* _WORK INSTRUCTIONS_
**1.** Summarize the text on the Frame TV art script in three sentences.
**2.** Continue the text on the Frame TV art script from the point where it stops.
─── STUDY TEXT
I do have one other script that essentially just kicks the Frame into the preferred art settings I like:
# SEE SOURCE FOR METHODS: https://github.com/NickWaterton/samsung-tv-ws-api/blob/9647fdb8556938b3369ac65f38f15108391c4267/samsungtvws/art.py import os from samsungtvws import SamsungTVWS TV_IP = "192.168.1.100" tv = SamsungTVWS(host=TV_IP) art = tv.art() art.set_slideshow_status(15) # shuffle is default # This automatically kicks the TV into art mode if it's not currently
Which essentially just says “Go into Art mode, on a shuffle slideshow with 15 minute image-swap times”. It’s just a handy little utility script to run if I want to reset the Frame into the right setting for my living room and I’m already on my computer.
YMMV!
Comments? Thoughts?
John s
Hey Jon, thanks for writing this up. It’s super helpful. Can you confirm that the IP address we switch out is the IP of the frame tv? Thanks.
Jon Sully (Author)
Hey John! Yes, you’ll want to put in the IP address of the TV, but I can’t say what your particular IP address is. If you power on the TV, you should be able to find “IP Status” in the Wifi settings and that should tell you what IP address it’s using.
Ed
Awesome Jon! Thanks!
Adam C
Hi Jon, great writeup - I set up a similar system around the same time you did, leveraging Nick’s work and with a lot of back & forth with him. (I’m not a dev, am learning a lot through trial & error and ChatGPT, and yeah, I did send $$ his way!) My scripts have been running steadily for months now, and the system generally works. Once in a while though, the TV seems to exit Art Mode. It will either go to the Art Mode homepage (where you select the art you want to display) or sometimes I come to find it in a screensaver mode, which I think probably happens when it sits on a homepage too long. So since I only use my Frame as a picture frame, it occurred to me that maybe I could put something into the script that checks whether the TV is in art mode every time it updates the slideshow, and forces art mode if the TV happens to be in any other mode. Poking around in GPT, it is suggesting one way to do this, and it’s different from yours. Does simply having “art = tv.art()” change the TV to Art Mode? GPT is suggesting I try “tv.art().set_artmode(True)” and am curious what the difference is. Thanks!
──────
─── THE DATA
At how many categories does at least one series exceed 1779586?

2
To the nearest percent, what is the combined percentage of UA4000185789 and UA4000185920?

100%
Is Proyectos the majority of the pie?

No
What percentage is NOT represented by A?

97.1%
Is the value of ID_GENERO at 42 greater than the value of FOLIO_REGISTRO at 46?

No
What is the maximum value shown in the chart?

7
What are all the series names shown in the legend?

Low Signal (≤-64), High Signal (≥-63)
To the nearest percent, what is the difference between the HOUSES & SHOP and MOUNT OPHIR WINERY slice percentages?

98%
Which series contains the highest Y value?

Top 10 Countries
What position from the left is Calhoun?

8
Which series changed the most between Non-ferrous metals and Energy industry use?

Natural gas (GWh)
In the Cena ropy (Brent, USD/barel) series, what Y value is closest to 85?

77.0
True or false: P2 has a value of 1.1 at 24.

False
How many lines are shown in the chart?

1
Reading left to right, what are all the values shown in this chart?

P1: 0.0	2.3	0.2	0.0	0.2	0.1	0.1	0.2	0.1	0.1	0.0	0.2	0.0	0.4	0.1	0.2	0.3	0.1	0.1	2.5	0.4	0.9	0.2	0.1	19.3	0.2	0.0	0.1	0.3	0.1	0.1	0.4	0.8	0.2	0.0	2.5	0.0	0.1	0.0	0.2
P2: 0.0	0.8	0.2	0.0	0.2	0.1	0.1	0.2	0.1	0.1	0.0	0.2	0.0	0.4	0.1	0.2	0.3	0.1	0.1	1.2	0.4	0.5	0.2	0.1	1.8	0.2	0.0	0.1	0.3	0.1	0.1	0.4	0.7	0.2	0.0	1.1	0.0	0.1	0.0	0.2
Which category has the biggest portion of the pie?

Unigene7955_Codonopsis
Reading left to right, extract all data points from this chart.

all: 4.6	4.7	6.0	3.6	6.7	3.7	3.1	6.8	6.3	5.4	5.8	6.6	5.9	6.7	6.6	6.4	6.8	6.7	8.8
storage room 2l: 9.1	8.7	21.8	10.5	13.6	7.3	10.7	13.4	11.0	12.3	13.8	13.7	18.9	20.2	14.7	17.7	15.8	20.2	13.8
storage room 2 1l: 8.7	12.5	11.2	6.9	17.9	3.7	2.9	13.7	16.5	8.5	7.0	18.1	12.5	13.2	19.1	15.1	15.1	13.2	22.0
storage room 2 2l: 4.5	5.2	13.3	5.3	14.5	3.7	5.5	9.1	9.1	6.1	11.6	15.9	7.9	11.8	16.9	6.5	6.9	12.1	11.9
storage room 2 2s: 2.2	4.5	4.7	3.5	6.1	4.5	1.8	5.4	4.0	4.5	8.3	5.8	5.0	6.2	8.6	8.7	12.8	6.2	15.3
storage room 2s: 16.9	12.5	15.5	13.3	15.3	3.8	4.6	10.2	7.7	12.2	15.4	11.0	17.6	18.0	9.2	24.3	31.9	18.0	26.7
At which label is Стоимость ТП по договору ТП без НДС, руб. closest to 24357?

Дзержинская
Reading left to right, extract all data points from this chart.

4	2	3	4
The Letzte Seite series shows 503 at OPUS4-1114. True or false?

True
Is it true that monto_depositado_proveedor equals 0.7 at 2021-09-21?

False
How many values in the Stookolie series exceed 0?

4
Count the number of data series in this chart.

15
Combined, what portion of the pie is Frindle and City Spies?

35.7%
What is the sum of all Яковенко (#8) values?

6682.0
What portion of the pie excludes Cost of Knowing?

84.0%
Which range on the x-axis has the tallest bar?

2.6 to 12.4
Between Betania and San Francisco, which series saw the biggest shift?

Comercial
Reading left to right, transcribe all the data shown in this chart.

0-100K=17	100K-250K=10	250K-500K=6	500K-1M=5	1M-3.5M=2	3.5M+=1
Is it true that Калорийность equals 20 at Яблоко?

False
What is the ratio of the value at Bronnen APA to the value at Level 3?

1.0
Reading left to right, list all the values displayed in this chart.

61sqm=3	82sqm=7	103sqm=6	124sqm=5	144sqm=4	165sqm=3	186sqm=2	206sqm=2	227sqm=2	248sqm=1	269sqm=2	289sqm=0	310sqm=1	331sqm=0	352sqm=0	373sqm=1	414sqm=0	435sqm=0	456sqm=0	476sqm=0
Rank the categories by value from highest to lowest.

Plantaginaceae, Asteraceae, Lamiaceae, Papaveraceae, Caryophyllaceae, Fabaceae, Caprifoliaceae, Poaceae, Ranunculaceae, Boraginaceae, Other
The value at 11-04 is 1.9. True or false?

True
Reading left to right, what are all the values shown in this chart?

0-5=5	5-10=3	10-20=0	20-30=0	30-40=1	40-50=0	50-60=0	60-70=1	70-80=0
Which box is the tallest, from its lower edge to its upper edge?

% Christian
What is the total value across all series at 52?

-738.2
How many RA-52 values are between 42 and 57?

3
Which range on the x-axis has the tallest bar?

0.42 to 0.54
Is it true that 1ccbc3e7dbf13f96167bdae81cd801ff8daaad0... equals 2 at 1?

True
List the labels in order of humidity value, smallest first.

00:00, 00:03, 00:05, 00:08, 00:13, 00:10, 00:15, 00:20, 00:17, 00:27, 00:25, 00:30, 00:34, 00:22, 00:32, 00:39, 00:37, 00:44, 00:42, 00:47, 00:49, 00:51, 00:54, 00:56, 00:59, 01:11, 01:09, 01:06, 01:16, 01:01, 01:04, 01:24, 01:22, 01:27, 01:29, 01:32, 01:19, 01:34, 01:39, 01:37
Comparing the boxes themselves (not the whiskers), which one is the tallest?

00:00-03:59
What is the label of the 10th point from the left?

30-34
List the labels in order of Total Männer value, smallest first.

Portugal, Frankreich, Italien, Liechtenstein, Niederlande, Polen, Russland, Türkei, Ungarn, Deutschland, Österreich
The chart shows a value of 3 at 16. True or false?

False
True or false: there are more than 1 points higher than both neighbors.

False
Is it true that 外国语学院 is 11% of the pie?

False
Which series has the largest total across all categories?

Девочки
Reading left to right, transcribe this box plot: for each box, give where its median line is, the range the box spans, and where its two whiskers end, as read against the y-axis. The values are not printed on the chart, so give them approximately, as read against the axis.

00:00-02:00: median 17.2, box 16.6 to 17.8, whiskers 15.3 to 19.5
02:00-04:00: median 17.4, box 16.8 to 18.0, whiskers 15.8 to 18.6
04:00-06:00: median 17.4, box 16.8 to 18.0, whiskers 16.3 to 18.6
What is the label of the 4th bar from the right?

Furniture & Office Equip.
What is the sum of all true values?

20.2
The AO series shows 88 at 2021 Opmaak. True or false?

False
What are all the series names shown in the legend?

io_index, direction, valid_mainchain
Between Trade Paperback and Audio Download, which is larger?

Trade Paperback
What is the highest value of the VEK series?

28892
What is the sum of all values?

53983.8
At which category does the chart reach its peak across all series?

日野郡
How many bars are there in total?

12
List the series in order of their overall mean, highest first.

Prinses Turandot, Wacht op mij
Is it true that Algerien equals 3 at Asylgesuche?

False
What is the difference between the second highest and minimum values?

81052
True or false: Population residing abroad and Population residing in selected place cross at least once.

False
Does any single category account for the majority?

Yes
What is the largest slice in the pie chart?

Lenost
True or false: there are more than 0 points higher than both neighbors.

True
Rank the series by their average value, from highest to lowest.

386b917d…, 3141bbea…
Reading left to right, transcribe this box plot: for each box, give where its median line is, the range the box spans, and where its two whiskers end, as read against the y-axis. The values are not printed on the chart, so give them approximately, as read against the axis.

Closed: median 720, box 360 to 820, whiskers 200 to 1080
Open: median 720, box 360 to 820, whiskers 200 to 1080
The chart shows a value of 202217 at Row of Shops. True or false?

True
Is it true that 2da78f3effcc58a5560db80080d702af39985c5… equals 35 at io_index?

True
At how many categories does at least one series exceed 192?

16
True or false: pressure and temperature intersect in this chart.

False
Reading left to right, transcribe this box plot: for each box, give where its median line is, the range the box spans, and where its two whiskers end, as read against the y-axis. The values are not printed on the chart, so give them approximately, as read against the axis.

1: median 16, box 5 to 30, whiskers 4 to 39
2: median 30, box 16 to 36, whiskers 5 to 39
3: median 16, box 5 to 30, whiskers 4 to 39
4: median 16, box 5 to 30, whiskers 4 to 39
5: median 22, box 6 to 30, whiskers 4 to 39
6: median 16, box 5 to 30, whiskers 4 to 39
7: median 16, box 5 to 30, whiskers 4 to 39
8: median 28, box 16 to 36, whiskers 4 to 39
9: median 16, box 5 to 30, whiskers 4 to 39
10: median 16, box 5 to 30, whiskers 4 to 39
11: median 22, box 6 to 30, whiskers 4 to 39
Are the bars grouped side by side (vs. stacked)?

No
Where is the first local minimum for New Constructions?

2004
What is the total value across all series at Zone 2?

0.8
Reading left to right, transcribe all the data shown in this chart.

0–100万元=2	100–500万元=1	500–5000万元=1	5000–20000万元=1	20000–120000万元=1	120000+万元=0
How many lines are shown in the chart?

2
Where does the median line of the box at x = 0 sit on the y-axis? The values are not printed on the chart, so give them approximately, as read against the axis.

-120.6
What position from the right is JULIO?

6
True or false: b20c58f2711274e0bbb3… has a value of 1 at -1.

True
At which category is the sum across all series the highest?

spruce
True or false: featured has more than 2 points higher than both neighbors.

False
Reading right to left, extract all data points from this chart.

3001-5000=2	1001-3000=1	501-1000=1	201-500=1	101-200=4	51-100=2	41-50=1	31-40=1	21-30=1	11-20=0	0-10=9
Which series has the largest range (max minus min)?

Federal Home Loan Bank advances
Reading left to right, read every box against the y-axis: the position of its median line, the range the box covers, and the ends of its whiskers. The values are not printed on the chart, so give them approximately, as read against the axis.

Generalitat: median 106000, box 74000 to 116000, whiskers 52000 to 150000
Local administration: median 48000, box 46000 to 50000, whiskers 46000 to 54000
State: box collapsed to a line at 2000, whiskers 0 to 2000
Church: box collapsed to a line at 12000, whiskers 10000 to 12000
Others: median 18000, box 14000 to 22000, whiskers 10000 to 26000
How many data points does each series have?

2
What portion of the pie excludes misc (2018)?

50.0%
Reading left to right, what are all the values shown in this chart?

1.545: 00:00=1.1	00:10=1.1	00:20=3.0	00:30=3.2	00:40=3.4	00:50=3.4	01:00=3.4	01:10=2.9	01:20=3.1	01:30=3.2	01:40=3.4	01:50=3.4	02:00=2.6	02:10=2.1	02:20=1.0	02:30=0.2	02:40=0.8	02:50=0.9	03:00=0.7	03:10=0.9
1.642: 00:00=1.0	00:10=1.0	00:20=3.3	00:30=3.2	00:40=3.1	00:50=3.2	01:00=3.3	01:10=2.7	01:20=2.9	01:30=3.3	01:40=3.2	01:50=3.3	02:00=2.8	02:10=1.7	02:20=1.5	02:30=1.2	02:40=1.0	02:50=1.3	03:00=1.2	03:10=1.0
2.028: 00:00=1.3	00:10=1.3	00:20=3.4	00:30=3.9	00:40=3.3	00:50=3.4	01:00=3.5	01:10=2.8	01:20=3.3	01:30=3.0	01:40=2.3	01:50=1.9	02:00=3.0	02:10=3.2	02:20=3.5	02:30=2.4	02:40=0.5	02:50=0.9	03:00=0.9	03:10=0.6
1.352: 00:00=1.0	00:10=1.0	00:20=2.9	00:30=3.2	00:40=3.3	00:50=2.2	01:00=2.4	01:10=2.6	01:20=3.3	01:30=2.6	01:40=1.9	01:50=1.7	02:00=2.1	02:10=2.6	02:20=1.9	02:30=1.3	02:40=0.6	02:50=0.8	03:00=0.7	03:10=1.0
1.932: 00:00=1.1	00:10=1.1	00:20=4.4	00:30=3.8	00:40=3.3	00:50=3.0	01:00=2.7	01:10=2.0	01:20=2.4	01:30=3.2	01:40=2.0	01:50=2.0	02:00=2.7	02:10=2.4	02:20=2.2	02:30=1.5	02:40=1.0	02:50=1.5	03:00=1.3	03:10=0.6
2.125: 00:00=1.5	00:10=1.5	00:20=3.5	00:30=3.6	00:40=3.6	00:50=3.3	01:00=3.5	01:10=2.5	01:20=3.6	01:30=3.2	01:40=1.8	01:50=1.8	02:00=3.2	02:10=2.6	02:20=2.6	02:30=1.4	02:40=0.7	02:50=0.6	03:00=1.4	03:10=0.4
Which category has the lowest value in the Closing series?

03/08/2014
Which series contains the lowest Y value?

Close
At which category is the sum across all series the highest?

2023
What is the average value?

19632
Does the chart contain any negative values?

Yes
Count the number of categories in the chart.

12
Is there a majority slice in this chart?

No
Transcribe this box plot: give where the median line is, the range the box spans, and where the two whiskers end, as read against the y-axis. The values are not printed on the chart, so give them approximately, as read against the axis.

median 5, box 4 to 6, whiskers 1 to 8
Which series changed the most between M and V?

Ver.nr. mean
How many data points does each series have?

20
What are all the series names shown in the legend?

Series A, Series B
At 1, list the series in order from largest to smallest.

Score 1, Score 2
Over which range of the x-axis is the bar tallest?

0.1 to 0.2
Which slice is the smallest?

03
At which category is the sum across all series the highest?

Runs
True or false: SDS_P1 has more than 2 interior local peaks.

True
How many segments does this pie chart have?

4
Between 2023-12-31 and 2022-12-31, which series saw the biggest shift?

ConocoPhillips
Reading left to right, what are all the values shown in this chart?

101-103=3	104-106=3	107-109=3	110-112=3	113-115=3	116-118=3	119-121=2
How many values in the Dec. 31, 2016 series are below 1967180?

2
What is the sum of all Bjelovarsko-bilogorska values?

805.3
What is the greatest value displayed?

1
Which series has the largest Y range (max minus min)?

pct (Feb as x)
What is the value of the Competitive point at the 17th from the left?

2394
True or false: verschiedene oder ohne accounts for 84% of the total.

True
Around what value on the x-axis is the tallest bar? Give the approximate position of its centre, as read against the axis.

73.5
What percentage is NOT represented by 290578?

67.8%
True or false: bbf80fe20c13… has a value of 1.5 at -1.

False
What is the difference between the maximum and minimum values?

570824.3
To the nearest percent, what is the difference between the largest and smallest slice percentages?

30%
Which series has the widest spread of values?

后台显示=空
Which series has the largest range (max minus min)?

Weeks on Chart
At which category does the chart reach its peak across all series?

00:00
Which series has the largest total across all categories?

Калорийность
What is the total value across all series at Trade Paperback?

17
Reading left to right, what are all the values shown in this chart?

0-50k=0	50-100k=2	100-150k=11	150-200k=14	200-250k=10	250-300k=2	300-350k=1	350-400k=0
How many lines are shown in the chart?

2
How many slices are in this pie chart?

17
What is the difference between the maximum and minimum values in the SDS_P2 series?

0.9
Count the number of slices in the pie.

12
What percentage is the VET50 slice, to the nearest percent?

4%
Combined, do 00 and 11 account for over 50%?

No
──────
* _RESULTS BY TASK_
**1.** Jon Sully shares a small script that puts the Frame into art mode with a shuffle slideshow that swaps images every 15 minutes, which he runs to reset the TV to his preferred living-room setting. Answering a reader, he confirms that the IP address in the script should be the TV's own and says it can be found under "IP Status" in the TV's Wifi settings. Another reader, Adam C, reports that his TV sometimes leaves Art Mode and asks whether "art = tv.art()" alone switches the TV to Art Mode or whether "tv.art().set_artmode(True)" does something different.

**2.**
Jon Sully (Author)
Hey Adam!
Happy to help 🙂
I can’t verify GPT’s suggestion but I can tell you that simply running tv.art()
does indeed kick the TV into Art mode. The only reason I save the returned value into that art
variable is because I do want to call a subsequent function (setting the slideshow timer). I could actually do that as a multi-chain function call, more similarly to what GPT suggested:
tv.art().set_slideshow_status(15)
But they’re equivalent.
Anyway, if you just add tv.art()
at the end of your script, that should cover you!
Adam C
Very exciting! I next time I can sit down and work on this, I will add that as a parameter that the user can specify whether to do this in the command line. If you’ve tested this from various pages (e.g. while playing live TV, while in screen saver, while on a settings page), let me know. Also, I would not want this to pull the TV out of the Art Mode Standby state. Do you know whether it would do that or whether I need to write a condition for that? Thanks!!